Jason Ligas and Patrick Bouju's Samos collaboration - Muscat Blanc à Petits Grains and the rare Avgoustiatis red, biodynamic farming, one mile from Anatolia.
One might say that the earth exploded, leaving myriads of tiny islands between Greece and Turkey. Samos, a largely mountainous island, is almost touching Anatolia, only separated from it by 1 mile (sic!) Mycale Strait. In 2017 Jason Ligas and Patrick Bouju created a collaborative wine project Sous Le Végétal (under vegetation), on this beautiful green island.
The backbone is Muscat Blanc à Petits Grains (Moschato Samou locally), joined by the rare indigenous Avgoustiatis - said to be the first red grape harvested in Greece. The vines grow on ancient terraced vineyards across some sixty plots at elevations between roughly 400 and 900 metres. Each cuvée explores a different slope, vessel, or approach:
Four vessel types rotate across the cellar - amphorae, concrete eggs, steel, 500-litre barrels - with each plot vinified in at least two of them.
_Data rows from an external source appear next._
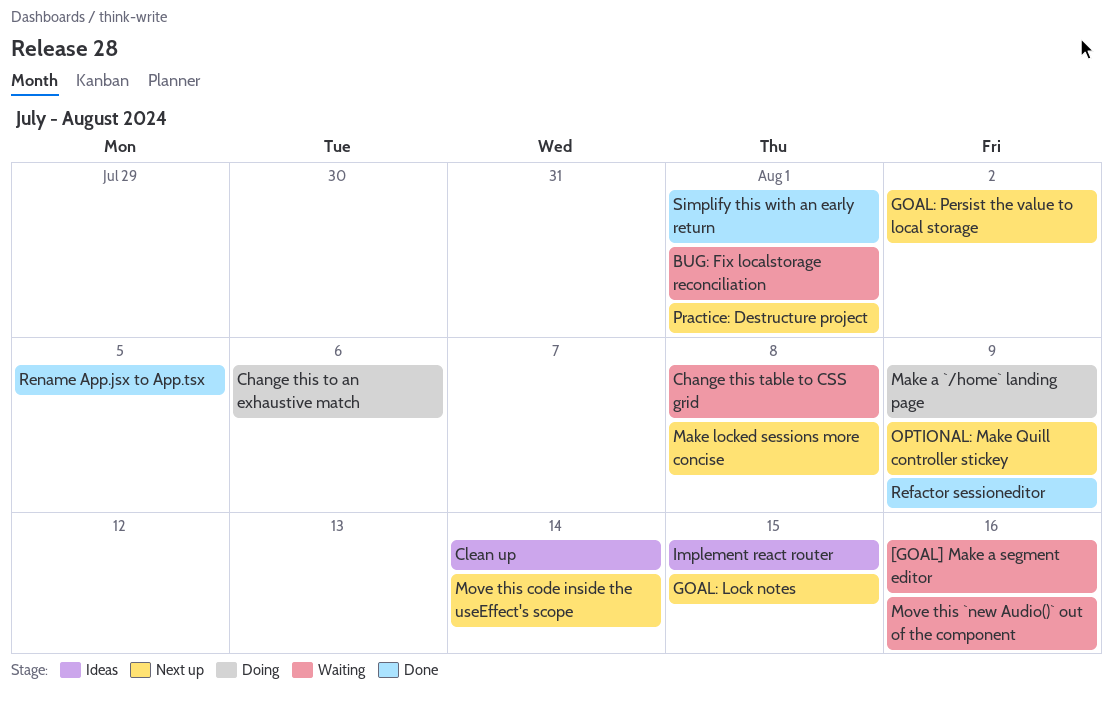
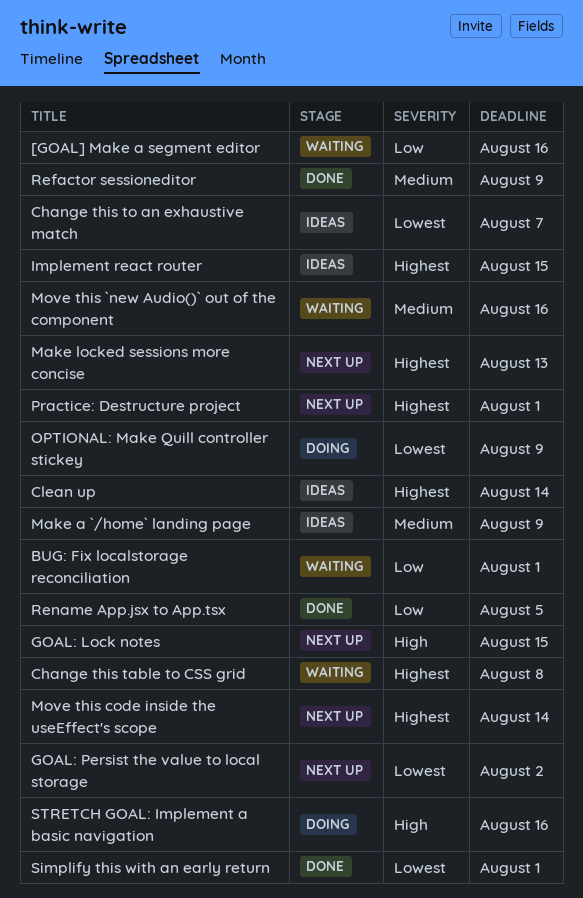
Change this to an exhaustive match, status: Doing -> Ideas
Change this to an exhaustive match, due: Aug 6 -> Aug 7
Make a `/home` landing page, status: Doing -> Ideas
Make locked sessions more concise, due: Aug 8 -> Aug 13
OPTIONAL: Make Quill controller stickey, status: Next up -> Doing
STRETCH GOAL: Implement a basic navigation: none -> present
No sulphur, no temperature control, indigenous yeasts, biodynamic and organic farming. The labels - off-the-Earth illustrations by Anthony Duchene, inspired by the volcanic soils - are as distinctive as the wines inside.
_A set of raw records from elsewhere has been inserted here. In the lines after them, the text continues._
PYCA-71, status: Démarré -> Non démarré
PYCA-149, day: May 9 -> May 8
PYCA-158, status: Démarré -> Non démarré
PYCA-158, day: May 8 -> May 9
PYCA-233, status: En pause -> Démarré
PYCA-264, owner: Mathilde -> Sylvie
This project is entirely geared towards a very specific level of quality, and in order to nourish this project, I rely on the microcosmos, on the infinitely small. Furthermore, I believe in the infinitely slow.
--- Jason Ligas
The 2023 vintages are the most recent wines in circulation. Bouju remains actively producing at Domaine de la Bohème in Auvergne; the Samos project continues at its own deliberate pace - the "infinitely slow" is not a pose.